Michigan state law (PA 246 of 2017) requires prescribers to provide opioid education using the Michigan DHHS (or similar) Opioid Start Talking form when prescribing an opioid, and the form must be completed and saved to the patient’s medical record. (The form does not have to be used when prescribing a controlled substance that does not contain an opioid.)

Opioid education that addresses the following points must be acknowledged by both prescriber and patient:

  • Risks of substance use disorder and overdose associated with opioids
  • Increased risk of addiction for individuals with mental illness and substance use disorders (for minors)
  • Serious health risks (including death or disability) of mixing opioids with benzodiazepines, alcohol, muscle relaxers, or other drugs that may depress the central nervous system
  • Heightened risk of short- and long-term effects of opioids, including but not limited to neonatal abstinence syndrome (for females who are pregnant or of reproductive age)

■ What you need to do
Continue the passage on Michigan's opioid education requirement from its last sentence. The material after this point is separate from the passage on Michigan's opioid education law.

■ Dataset extract
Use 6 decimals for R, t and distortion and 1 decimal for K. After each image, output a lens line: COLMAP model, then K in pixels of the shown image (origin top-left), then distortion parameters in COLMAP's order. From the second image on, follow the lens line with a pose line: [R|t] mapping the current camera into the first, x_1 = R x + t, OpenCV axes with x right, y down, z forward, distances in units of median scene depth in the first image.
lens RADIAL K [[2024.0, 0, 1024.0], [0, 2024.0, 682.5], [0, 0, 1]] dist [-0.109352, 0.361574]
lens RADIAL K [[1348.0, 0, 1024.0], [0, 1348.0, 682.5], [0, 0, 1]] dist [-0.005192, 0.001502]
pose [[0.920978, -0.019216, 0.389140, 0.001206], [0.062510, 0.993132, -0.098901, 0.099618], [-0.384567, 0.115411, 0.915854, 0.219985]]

==

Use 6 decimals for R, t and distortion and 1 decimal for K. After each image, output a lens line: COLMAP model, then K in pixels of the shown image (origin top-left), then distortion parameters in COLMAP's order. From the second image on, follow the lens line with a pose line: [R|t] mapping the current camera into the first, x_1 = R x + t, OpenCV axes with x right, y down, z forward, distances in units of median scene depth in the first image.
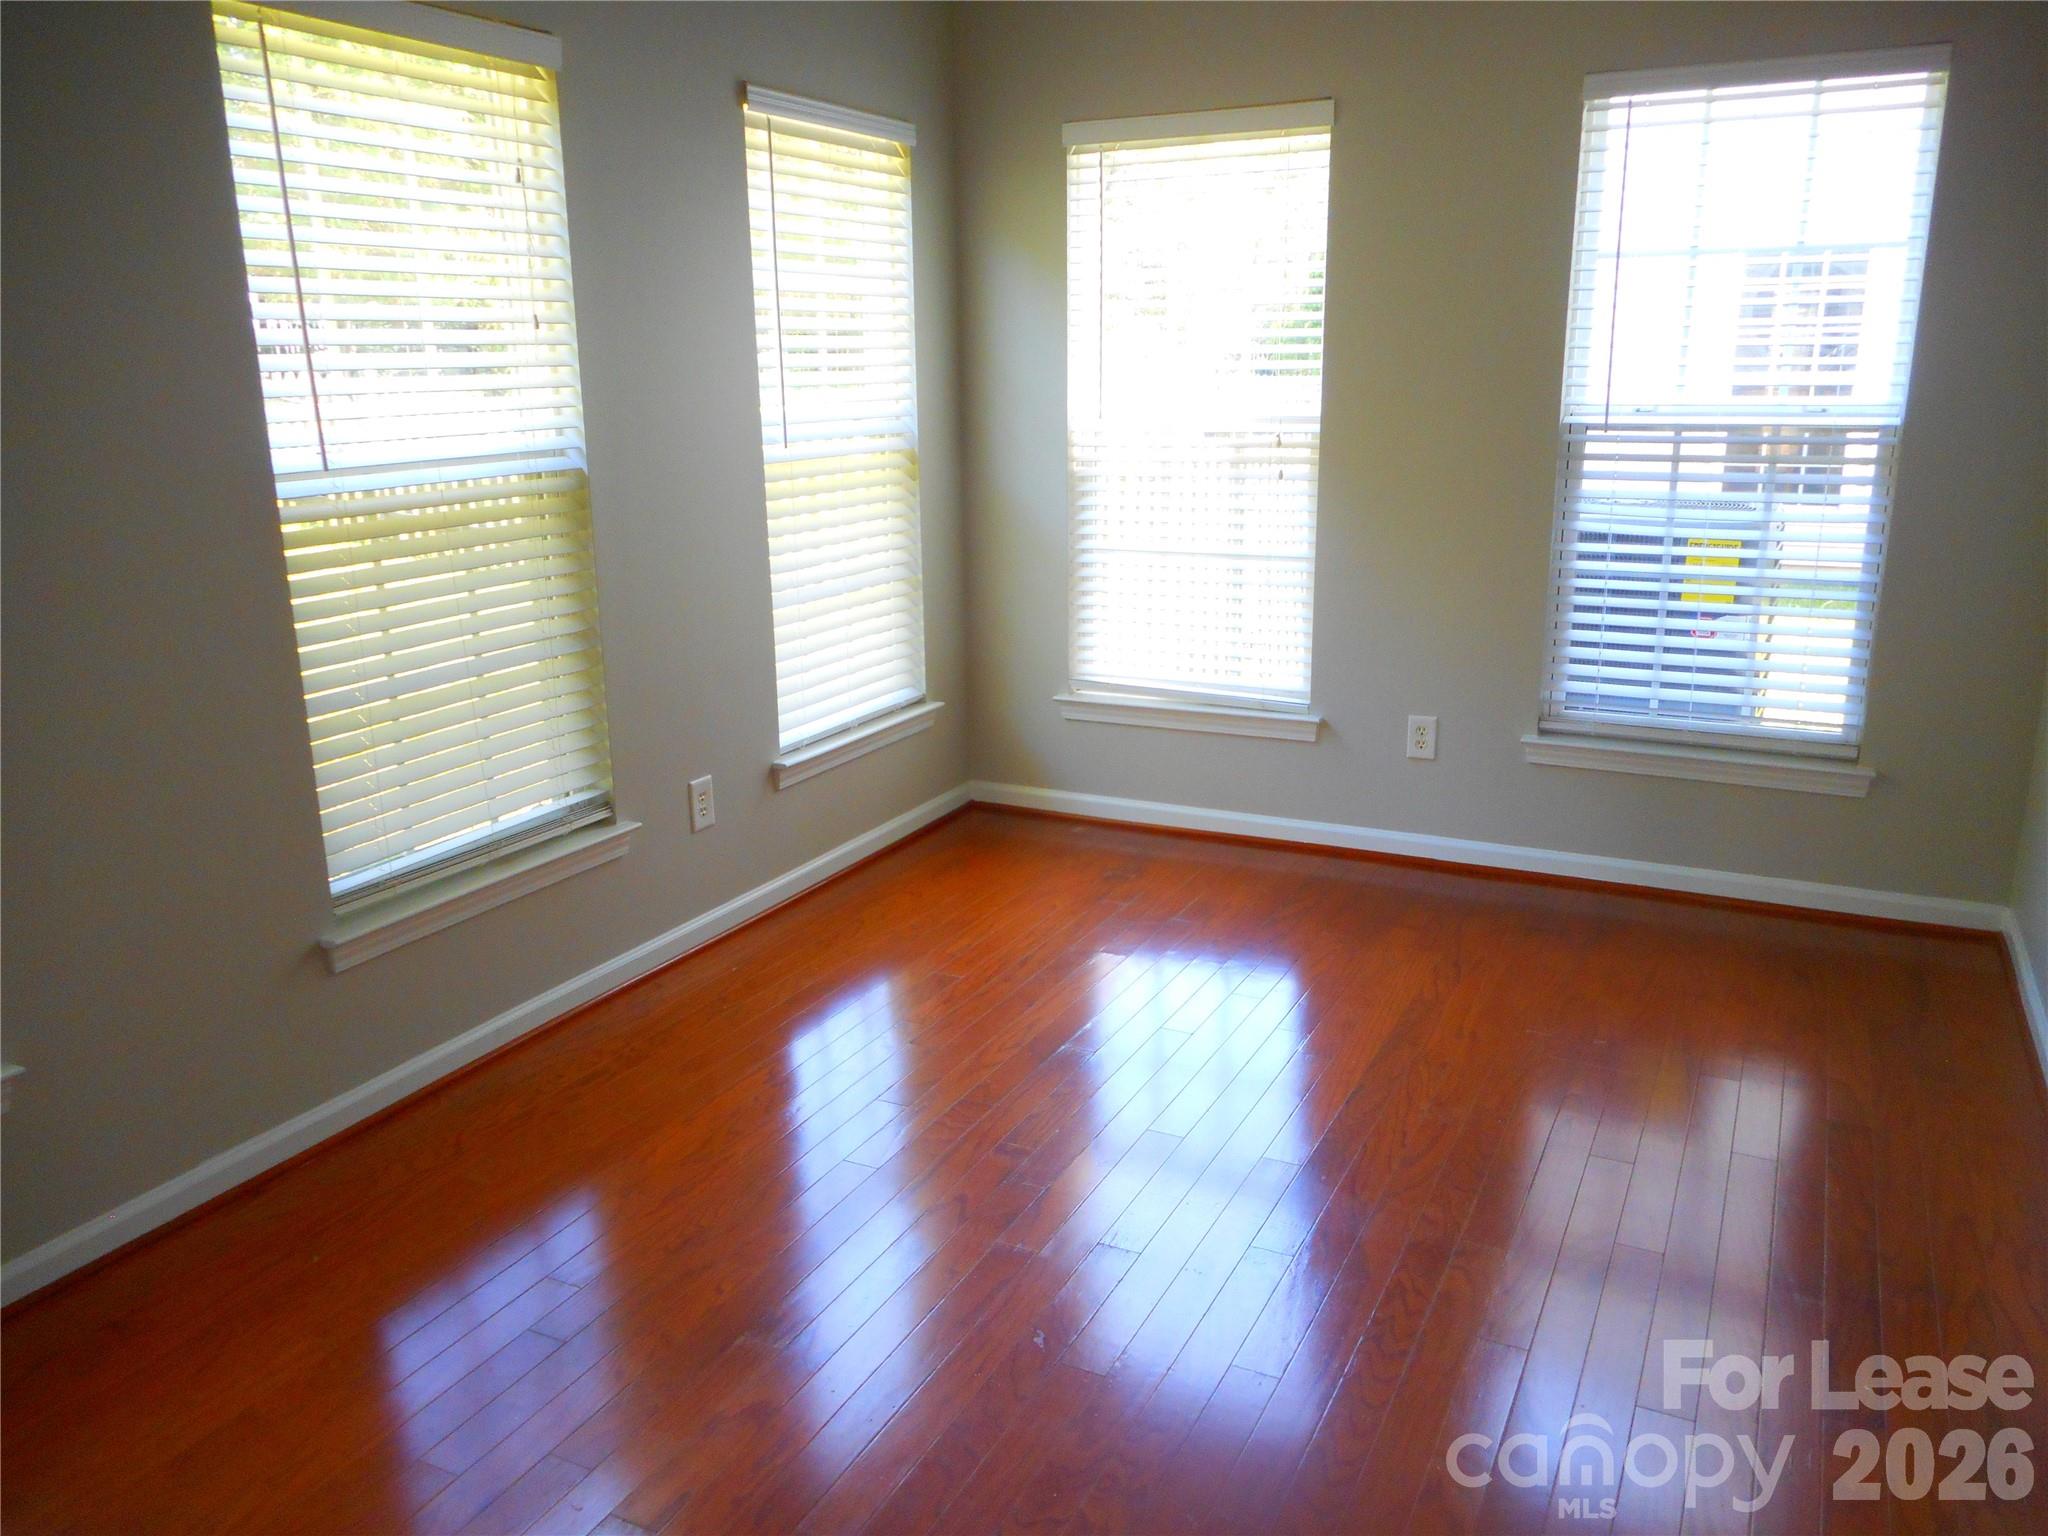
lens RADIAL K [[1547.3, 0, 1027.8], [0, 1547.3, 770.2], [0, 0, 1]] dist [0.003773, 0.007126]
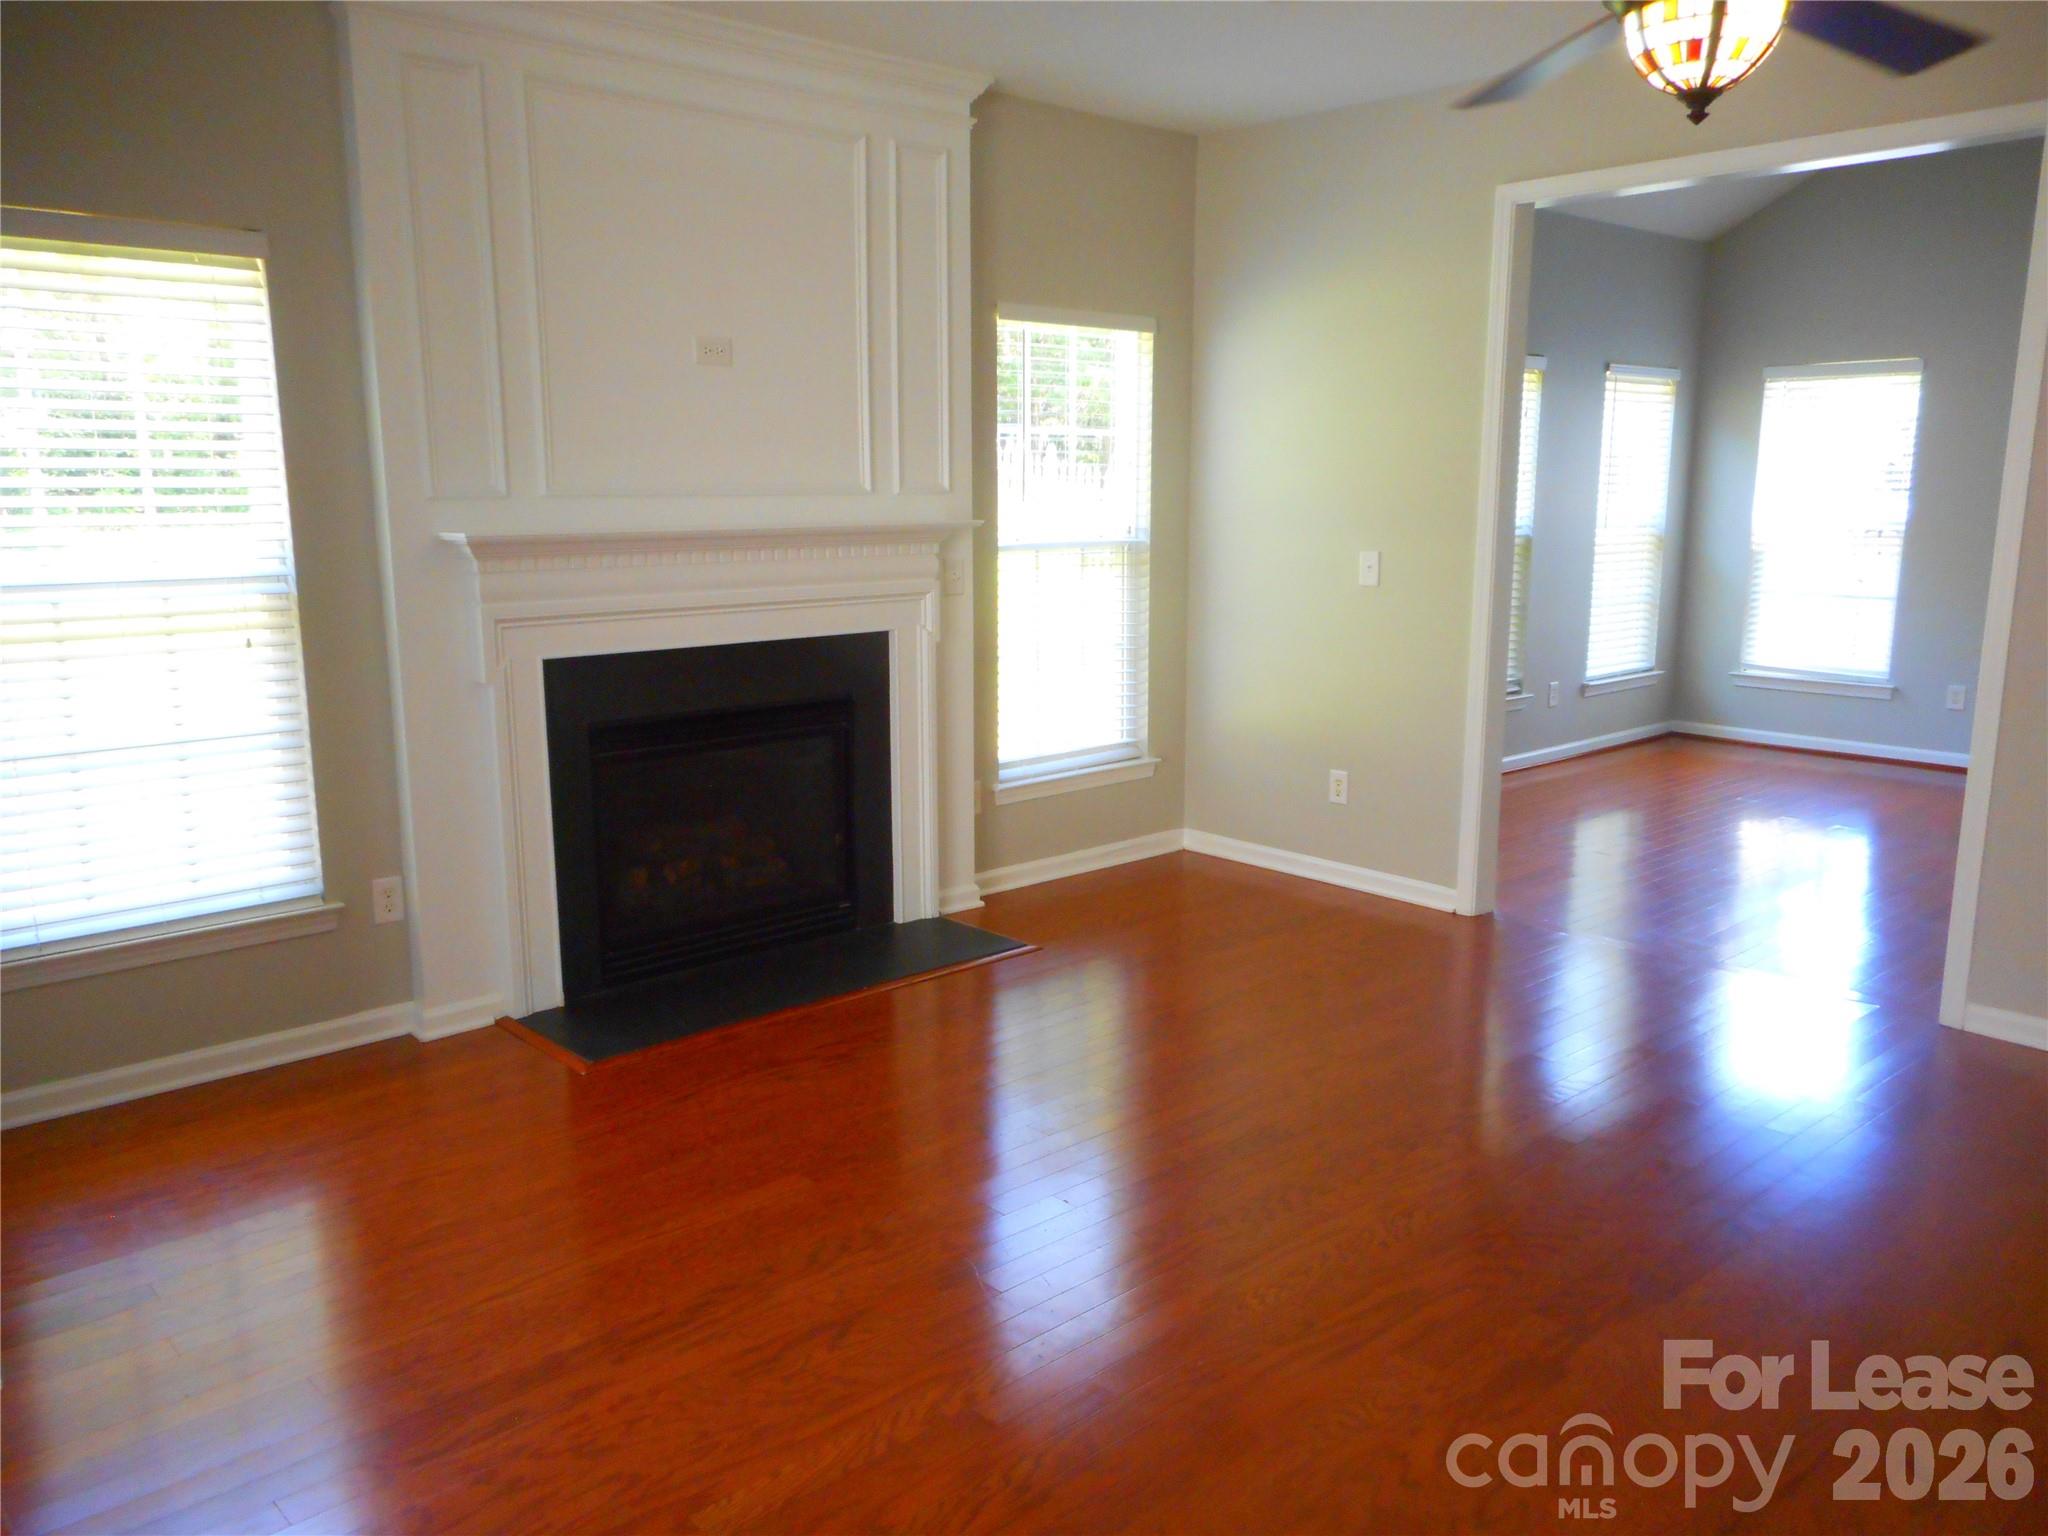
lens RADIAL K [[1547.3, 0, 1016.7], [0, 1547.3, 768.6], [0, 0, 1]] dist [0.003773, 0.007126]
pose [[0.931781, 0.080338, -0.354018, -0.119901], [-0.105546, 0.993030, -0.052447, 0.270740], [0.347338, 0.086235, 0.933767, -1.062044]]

■ Answer space
  • Any other information on drug safety and effectiveness found in the patient counseling information section of the drug labeling
  • Proper disposal of expired, unused, or unwanted controlled substances through community take-back programs, local pharmacies, or local law enforcement agencies
  • Possible felony conviction for delivering, distributing, or sharing a controlled substance without a prescription

(See also “Resources” at the end of this course.)

Michigan Automated Prescription System (MAPS)

Prescription drug monitoring programs (PDMPs) are statewide electronic databases that gather information from pharmacies on controlled substances. Growing recognition that PDMPs are a vital tool for clinicians to address the prescription drug epidemic has led to increased public and private funding to support widespread expansion of these programs. According to a survey by the AMA Opioid Task Force, registrations with state-based PDMPs by physicians and other healthcare professionals grew from 471,896 in 2014 to 1,322,996 in 2016, demonstrating a 180% increase in use of PDMPs (AMA, 2017).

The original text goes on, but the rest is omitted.